◆ **Extracted data entries**
---

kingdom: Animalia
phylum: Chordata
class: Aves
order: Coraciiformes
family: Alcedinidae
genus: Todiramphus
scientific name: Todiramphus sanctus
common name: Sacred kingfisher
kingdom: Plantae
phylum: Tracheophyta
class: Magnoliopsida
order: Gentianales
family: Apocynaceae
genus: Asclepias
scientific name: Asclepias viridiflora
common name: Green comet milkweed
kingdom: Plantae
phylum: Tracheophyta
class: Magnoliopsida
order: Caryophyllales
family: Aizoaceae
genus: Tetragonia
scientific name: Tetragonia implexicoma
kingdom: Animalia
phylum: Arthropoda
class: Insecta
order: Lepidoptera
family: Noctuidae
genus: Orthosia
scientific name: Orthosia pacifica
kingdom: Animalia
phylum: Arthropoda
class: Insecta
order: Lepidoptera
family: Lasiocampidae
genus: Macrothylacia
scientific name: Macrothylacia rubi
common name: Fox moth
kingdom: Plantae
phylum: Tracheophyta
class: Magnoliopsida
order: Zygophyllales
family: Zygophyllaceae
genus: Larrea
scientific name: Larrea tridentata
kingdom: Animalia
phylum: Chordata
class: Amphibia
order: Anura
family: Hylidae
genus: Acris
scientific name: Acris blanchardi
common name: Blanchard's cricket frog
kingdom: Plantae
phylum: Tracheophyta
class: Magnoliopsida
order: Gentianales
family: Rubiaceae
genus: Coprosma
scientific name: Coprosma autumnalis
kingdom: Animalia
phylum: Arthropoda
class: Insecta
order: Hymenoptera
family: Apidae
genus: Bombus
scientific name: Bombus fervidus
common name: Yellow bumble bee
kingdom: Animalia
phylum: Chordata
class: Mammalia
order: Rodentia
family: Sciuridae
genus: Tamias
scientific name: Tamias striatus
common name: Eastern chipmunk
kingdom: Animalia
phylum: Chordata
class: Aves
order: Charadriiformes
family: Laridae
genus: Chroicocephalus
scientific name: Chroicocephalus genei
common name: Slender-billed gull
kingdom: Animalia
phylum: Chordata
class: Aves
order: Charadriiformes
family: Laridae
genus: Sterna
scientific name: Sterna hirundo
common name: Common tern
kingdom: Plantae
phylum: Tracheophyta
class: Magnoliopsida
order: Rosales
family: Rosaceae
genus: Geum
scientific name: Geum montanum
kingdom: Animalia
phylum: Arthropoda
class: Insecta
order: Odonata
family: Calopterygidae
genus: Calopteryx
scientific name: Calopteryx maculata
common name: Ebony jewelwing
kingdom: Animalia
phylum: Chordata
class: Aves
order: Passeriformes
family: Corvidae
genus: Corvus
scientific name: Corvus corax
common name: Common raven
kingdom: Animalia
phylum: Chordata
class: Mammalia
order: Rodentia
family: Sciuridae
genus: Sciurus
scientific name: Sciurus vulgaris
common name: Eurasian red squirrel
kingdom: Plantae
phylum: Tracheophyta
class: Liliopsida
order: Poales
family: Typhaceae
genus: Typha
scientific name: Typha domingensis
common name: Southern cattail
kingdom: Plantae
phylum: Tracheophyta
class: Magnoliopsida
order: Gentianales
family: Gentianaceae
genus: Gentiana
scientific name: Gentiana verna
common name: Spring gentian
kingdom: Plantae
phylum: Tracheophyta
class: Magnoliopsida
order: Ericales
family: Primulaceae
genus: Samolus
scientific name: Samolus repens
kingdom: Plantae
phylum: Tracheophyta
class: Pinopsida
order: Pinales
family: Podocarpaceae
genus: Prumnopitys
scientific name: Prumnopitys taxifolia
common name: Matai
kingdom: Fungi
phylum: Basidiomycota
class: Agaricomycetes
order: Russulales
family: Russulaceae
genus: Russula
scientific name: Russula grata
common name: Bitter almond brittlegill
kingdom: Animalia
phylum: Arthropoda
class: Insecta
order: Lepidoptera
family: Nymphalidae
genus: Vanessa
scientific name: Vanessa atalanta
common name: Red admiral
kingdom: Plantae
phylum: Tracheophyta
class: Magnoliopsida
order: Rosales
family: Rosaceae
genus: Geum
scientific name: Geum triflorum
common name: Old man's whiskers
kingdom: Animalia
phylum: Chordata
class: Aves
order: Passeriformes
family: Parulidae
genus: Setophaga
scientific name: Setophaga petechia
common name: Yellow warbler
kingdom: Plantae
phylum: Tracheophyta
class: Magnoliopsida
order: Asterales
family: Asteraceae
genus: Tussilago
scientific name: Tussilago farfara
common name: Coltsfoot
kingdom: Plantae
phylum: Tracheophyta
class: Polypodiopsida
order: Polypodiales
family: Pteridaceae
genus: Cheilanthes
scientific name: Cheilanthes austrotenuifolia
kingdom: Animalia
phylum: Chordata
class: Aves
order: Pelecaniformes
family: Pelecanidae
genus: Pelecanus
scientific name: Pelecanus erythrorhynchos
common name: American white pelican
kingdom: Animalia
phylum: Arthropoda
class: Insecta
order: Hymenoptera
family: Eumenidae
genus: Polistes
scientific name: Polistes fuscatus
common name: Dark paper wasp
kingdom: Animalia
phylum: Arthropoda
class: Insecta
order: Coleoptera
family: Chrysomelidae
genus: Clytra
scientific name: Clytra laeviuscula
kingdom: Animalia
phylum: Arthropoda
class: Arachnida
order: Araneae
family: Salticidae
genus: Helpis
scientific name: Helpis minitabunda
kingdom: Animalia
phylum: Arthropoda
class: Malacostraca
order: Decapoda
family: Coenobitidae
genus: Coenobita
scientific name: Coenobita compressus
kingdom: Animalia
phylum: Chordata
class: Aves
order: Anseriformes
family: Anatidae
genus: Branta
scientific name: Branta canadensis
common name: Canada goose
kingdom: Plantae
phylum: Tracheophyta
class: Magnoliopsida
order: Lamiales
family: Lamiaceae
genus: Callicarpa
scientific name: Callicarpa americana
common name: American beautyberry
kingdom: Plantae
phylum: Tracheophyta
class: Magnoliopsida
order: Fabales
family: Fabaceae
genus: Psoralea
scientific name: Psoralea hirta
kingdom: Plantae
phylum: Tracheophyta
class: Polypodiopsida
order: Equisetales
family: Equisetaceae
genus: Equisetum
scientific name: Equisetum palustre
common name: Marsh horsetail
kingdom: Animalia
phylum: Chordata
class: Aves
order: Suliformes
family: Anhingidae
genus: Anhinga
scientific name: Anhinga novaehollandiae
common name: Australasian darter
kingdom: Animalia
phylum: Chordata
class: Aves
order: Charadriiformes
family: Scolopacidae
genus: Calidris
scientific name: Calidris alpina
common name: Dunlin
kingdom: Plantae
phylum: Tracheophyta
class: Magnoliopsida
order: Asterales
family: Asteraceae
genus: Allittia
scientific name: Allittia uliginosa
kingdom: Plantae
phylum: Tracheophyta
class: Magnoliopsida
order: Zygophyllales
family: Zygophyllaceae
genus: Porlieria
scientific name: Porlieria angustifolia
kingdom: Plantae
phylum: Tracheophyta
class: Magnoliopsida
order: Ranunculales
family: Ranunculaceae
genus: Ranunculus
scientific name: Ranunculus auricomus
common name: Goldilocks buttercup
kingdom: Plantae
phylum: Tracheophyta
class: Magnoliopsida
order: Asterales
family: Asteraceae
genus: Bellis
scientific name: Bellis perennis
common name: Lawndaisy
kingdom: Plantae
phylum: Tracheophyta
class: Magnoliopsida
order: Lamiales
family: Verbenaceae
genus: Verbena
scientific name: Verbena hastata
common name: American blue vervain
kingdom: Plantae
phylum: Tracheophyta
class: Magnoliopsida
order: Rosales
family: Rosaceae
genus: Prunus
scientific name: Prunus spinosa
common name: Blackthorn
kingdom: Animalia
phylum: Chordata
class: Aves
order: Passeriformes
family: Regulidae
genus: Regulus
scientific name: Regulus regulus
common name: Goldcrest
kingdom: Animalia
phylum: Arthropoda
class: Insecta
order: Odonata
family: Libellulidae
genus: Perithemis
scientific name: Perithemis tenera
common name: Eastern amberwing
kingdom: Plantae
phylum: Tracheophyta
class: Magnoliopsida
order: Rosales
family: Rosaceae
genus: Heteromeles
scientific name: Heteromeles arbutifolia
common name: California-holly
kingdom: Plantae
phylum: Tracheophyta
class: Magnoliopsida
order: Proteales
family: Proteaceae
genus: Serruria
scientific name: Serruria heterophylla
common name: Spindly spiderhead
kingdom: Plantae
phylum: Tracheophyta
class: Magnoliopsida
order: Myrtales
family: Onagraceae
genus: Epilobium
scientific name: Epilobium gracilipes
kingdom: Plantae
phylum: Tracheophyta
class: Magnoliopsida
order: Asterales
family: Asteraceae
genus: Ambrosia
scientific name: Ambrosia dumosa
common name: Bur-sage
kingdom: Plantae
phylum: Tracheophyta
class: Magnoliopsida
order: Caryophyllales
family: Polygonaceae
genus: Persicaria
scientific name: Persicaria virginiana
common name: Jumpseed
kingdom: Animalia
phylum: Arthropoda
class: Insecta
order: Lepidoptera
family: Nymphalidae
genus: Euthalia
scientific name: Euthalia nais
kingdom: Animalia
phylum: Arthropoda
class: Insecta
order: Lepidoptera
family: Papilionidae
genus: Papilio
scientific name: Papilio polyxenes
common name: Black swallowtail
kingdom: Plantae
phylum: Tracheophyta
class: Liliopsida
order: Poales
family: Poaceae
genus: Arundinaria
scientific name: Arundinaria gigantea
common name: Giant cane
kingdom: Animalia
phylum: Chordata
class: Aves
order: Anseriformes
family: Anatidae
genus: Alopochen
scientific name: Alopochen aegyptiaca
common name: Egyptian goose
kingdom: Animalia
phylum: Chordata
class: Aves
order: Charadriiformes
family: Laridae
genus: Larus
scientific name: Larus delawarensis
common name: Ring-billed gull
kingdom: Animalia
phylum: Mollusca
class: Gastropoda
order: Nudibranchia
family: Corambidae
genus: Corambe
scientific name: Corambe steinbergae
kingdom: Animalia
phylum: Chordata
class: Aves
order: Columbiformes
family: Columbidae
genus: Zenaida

---

◆ **WRITTEN INSTRUCTION**
Recast the entries as a two-column CSV, beginning with the line containing "class: Amphibia" and continuing through the line containing "family: Apidae". Use the headers field and value, give one row per line, and put each item in its own quoted field with any line breaks replaced by spaces.

◆ **ANSWER TO THE PROBLEM**
field,value
"class:","Amphibia"
"order:","Anura"
"family:","Hylidae"
"genus:","Acris"
"scientific name:","Acris blanchardi"
"common name:","Blanchard's cricket frog"
"kingdom:","Plantae"
"phylum:","Tracheophyta"
"class:","Magnoliopsida"
"order:","Gentianales"
"family:","Rubiaceae"
"genus:","Coprosma"
"scientific name:","Coprosma autumnalis"
"kingdom:","Animalia"
"phylum:","Arthropoda"
"class:","Insecta"
"order:","Hymenoptera"
"family:","Apidae"